Cities experiencing rapid urban transformation often find themselves suspended between past and future, with those respective cultures in close juxtaposition.
The Santa Apolónia train station, a simple neoclassical building from the 19th century that once served as Lisbon’s central rail hub, is a good example of this; a visit to its north and south sides reveal different routines, atmospheres and of course, flavors.
On the waterfront, a few former dock warehouses are the home of gourmet palates. Cais da Pedra, the project of the famous chef Henrique Sá Pessoa, is a modern restaurant decorated in stone, iron and mirrors. Its specialities are epicurean hamburgers that include high-flying ingredients such as smoked pork belly, foie gras and truffle mayonnaise, often nestled in bolo do caco – a special circular, flat bread from the Portuguese island of Madeira, traditionally baked on a caco, a flat basalt stone slab.
Next door is Deli Delux, an haute gastronomy shop where it is possible to find dozens of mustards, unexpected jams, several varieties of dried tomatoes and real Parmigiano-Reggiano cheese – well-aged and displayed in entire wheels. The eatery behind the shop is a well-loved spot for a glass of wine, and here the selection is frankly unmatched, with servings poured into the glass without pulling the cork, using a Coravin machine (which keeps the wine from oxidizing). But the star of the house is the weekend brunch – a new and popular habit for comfortable Lisboetas.
Both restaurants are a good choice for those who want to experience the flavors of new Lisbon in a casual and stunning setting. Their terraces are literally on the riverside, a privilege given that access to the main central part of the waterfront has been closed for many years.
On the other side of the station, which coincides with the southern end of Alfama’s hilly and enchanting landscape, Santa Apolónia’s other face appears. Here, a disorganized mix of buses, cars and pedestrians serves as the backdrop for several old-school tascas. For more than five decades, these authentic establishments have remained almost untouched – both in terms of interiors (walls covered with tiles, austere glass cases decorated with odd compositions of fruit, bottles and mirrors) and in their menus: cod with boiled vegetables, grilled scabbard fish, steak with a fried egg on top and the standard omelette are some eternal dishes.
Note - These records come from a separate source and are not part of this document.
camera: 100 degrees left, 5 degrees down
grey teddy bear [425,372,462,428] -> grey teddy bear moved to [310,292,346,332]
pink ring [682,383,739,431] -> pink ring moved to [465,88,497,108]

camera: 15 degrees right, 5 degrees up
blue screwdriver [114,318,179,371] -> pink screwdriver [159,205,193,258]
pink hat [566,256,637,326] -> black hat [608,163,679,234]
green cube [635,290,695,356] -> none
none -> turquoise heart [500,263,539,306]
The owners have also remained unchanged, with an often common back story: they moved to the capital in the 1950s from other Portuguese cities to open near the city’s then main railway station. They’ve since seen a lot of changes in the surroundings. Joaquim Pinto, who has been serving at O Cantinho do Museu since 1955, says, “Santa Apolónia is not the same anymore. In golden times there were many people in transit, there was always a queue of customers outside my café; since the tube stop was installed inside the railway station and the cargo boats stopped docking here, the area has been declining.”
“Not even the huge cruise ships that are starting to dock here are helping, as the tourists are brought by bus or tuk-tuk somewhere else straight after leaving the ship,” says Mr. Pires from Lisboa Tejo.
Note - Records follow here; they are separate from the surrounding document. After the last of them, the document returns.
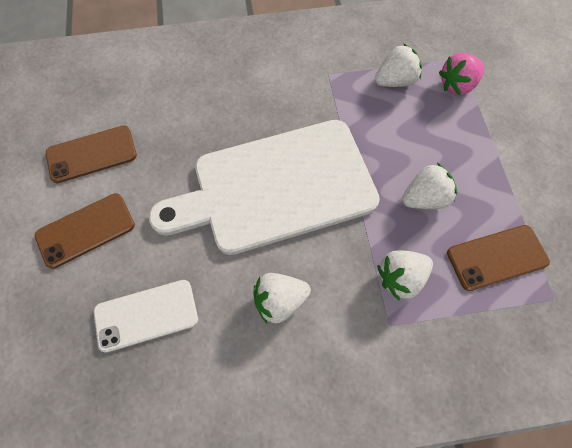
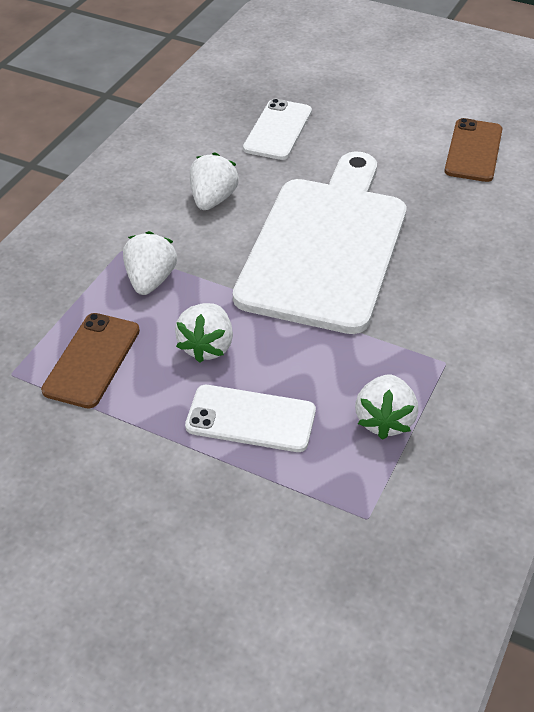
camera: 125 degrees right, 20 degrees down
brown phone [35,193,135,269] -> none
pink strawberry [439,53,485,95] -> none
none -> white phone [185,385,316,452]

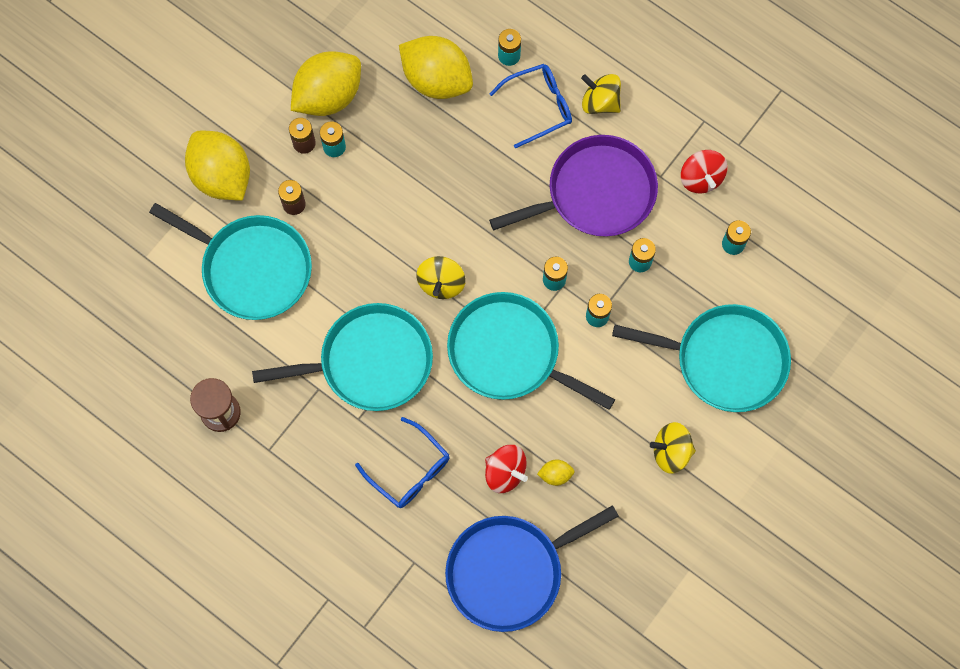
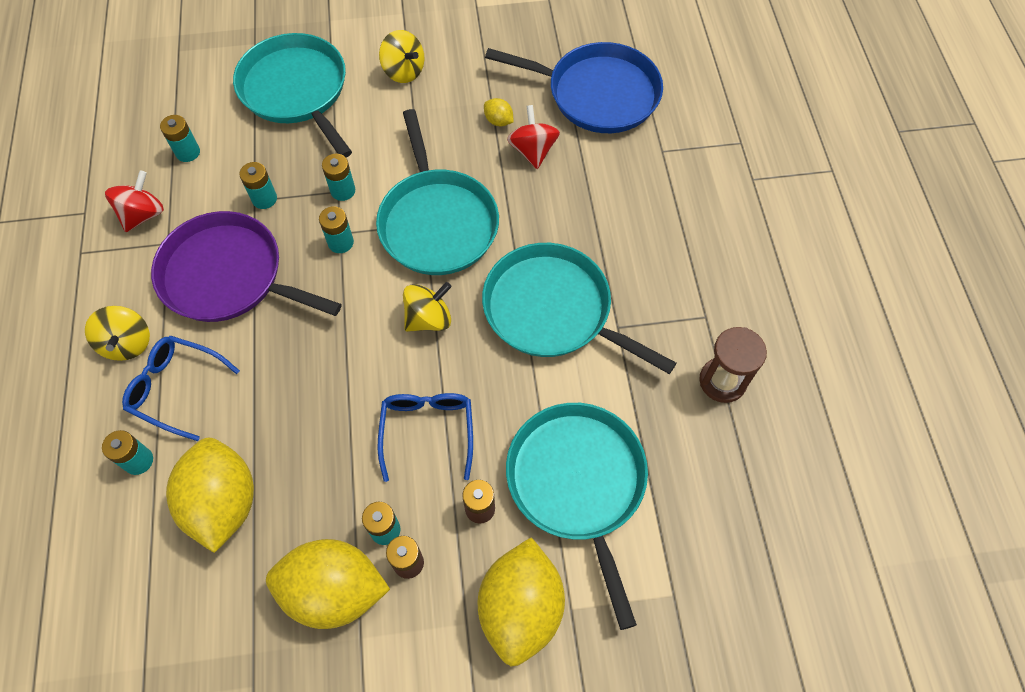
camera: 135 degrees left, 10 degrees down
blue glasses [355,417,449,508] -> blue glasses moved to [377,393,473,482]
Like others on this side of the station, he wants a new image for Santa Apolónia, but is nonetheless skeptical about the regenerative effects of the new, higher-capacity cruise terminal due to be completed here in 2017. The project will pour thousands of cruise passengers directly into the city center – a plan that has been criticized by locals who, despite being persuaded by the idea of the reconnection with the river, fear its undermining impact.
In spite of this, the old as well as new seem to agree on the fact that the area will soon have a new look – and that the restaurants here, both gourmet and humble, will not benefit from mass tourism. A meal here gives a sense of the permanently fleeting character of Santa Apolónia, where change has always been part of its nature.